I am failing to understand how the function slice() relates to the usual Numpy indexing notation.
test = np.random.rand(4,4,4)
test[:,0:1,2]
>>> array([[0.73897606],
[0.68005618],
[0.32831257],
[0.36882484]])
but I cannot see what is about to go on now
test[slice(None),slice(0,1),slice(2,3)]
>>>> array([[[0.73897606]],
[[0.68005618]],
[[0.32831257]],
[[0.36882484]]])
Some experiments seem to confirm that slice(None)
is equivalent to :
, slice(0,1)
is equivalent to 0:1
, but slice(2,3)
is equivalent to 2
, as an index.
How to describe the [:,0:1,2]
slicing using the slice()
function?
Could somebody please give us a hint? I also do not get where the shape of the second output comes from, many thanks
EDIT - ADDITIONAL BACKGROUND
What I would like to be able to do is dynamically slice an array, given an input.
For example, given an array S
with shape (10,10,10,10), the user might select two variables to plot over, keeping the other two fixed at a selected location.
For example, (surface)plot the first and third, keeping the second and fourth at indeces say (2,3).
I can pass then the array S[:,2,:,3]
.
Following the answer in Dynamically slice an array, I though I would have something like
axis_to_plot_1 = 0
axis_to_plot_2 = 2
axis_to_slice_1 = 1
index_to_consider_1 = 2
axis_to_slice_2 = 3
index_to_consider_2 = 3
slc = [slice(None)] * len(S.shape)
slc[axis_to_slice_1] = slice(index_to_consider_1, index_to_consider_1 +1)

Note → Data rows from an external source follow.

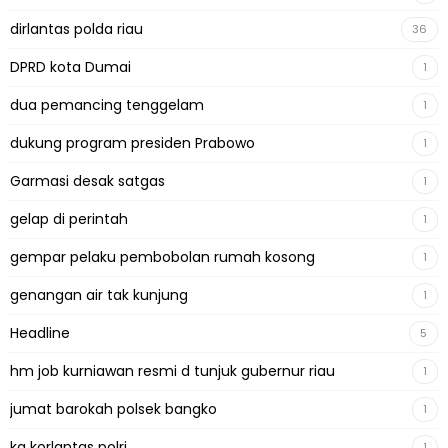
dirlantas polda riau
36
DPRD kota Dumai
1
dua pemancing tenggelam
1
dukung program presiden Prabowo
1
Garmasi desak satgas
1
gelap di perintah
1
gempar pelaku pembobolan rumah kosong
1
genangan air tak kunjung
1
Headline
5
hm job kurniawan resmi d tunjuk gubernur riau
1
jumat barokah polsek bangko
1
ka korlantas polri
1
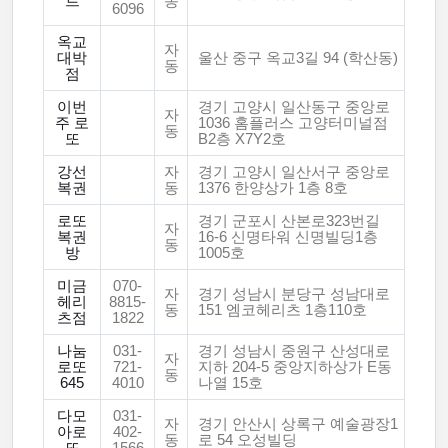
트
동
6096
옥교
자
대박
울산 중구 옥교3길 94 (학산동)
동
점
이번
경기 고양시 일산동구 중앙로
자
주 로
1036 홈플러스 고양터미널점
동
또
B2층 X7Y2호
강선
자
경기 고양시 일산서구 중앙로
복권
동
1376 한양상가 1층 8호
로또
경기 군포시 산본로323번길
자
복권
16-6 신명타워 신명빌딩1층
동
방
1005호
미금
070-
자
경기 성남시 분당구 성남대로
헤리
8815-
동
151 엠코헤리츠 1층110호
츠점
1822
나눔
031-
경기 성남시 중원구 산성대로
자
로또
721-
지하 204-5 중앙지하상가 E동
동
645
4010
나열 15호
다모
031-
자
경기 안산시 상록구 예술광장1
아로
402-
동
로 54 오성빌딩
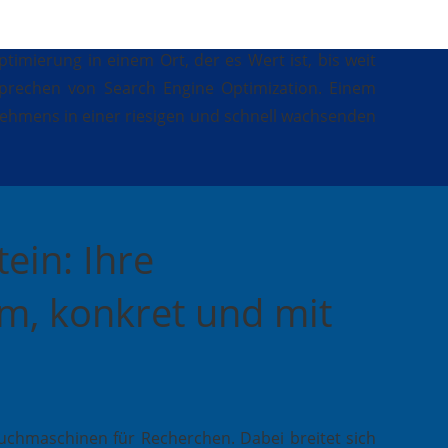
imierung in einem Ort, der es Wert ist, bis weit
sprechen von Search Engine Optimization. Einem
nehmens in einer riesigen und schnell wachsenden
ein: Ihre
am, konkret und mit
chmaschinen für Recherchen. Dabei breitet sich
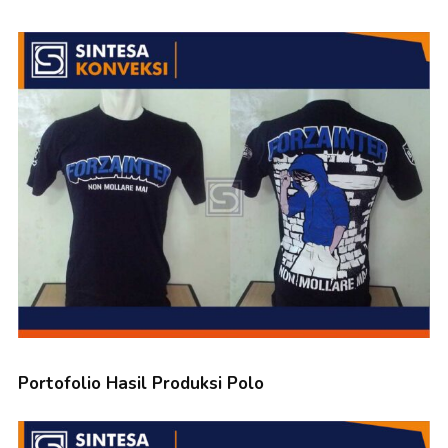
Portofolio Hasil Produksi Polo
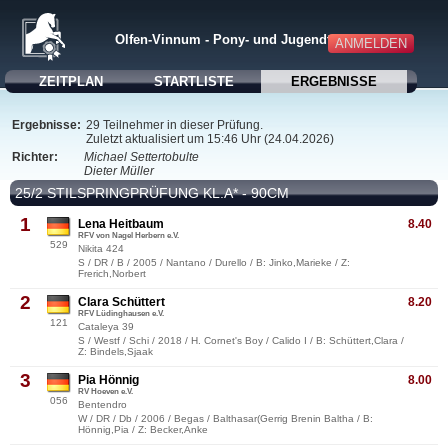
Olfen-Vinnum - Pony- und Jugendturnier 2026
ANMELDEN
ZEITPLAN
STARTLISTE
ERGEBNISSE
Ergebnisse:
29 Teilnehmer in dieser Prüfung.
Zuletzt aktualisiert um 15:46 Uhr (24.04.2026)
Richter:
Michael Settertobulte
Dieter Müller
25/2 STILSPRINGPRÜFUNG KL.A* - 90CM
1
Lena Heitbaum
8.40
RFV von Nagel Herbern e.V.
529
Nikita 424
S / DR / B / 2005 / Nantano / Durello / B: Jinko,Marieke / Z:
Frerich,Norbert
2
Clara Schüttert
8.20
RFV Lüdinghausen e.V.
121
Cataleya 39
S / Westf / Schi / 2018 / H. Cornet's Boy / Calido I / B: Schüttert,Clara /
Z: Bindels,Sjaak
3
Pia Hönnig
8.00
RV Hoeven e.V.
056
Bentendro
W / DR / Db / 2006 / Begas / Balthasar(Gerrig Brenin Baltha / B:
Hönnig,Pia / Z: Becker,Anke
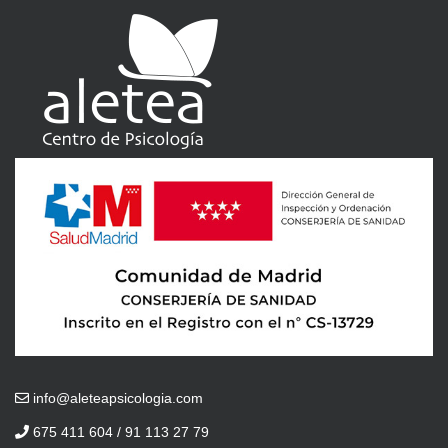
info@aleteapsicologia.com
675 411 604 / 91 113 27 79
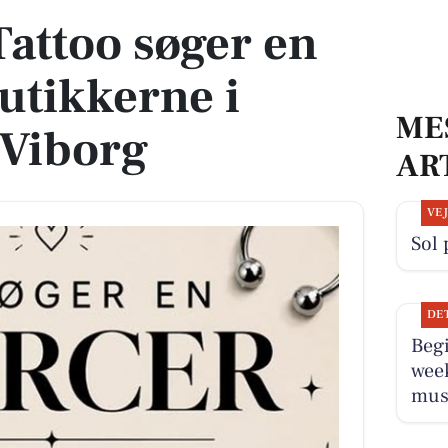
Tattoo søger en
butikkerne i
ME
 Viborg
AR
VE
Sol 
DE
Beg
wee
musi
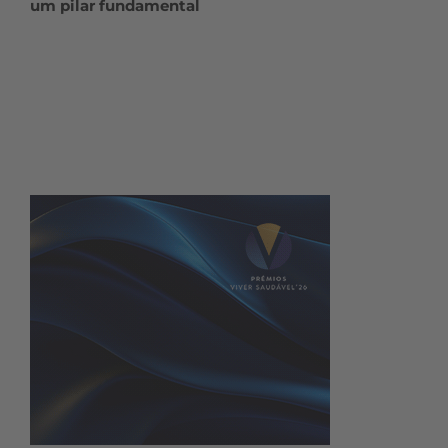
um pilar fundamental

slc[axis_to_slice_2] = slice(index_to_consider_2, index_to_consider_2+1)
this would solve my issue, I could slice()
for both the :
(variable to consider when plotting) and "i" indexing cases (section on remaining dimensions).
How is the above dynamical slicing over two axes best implemented, any ideas please?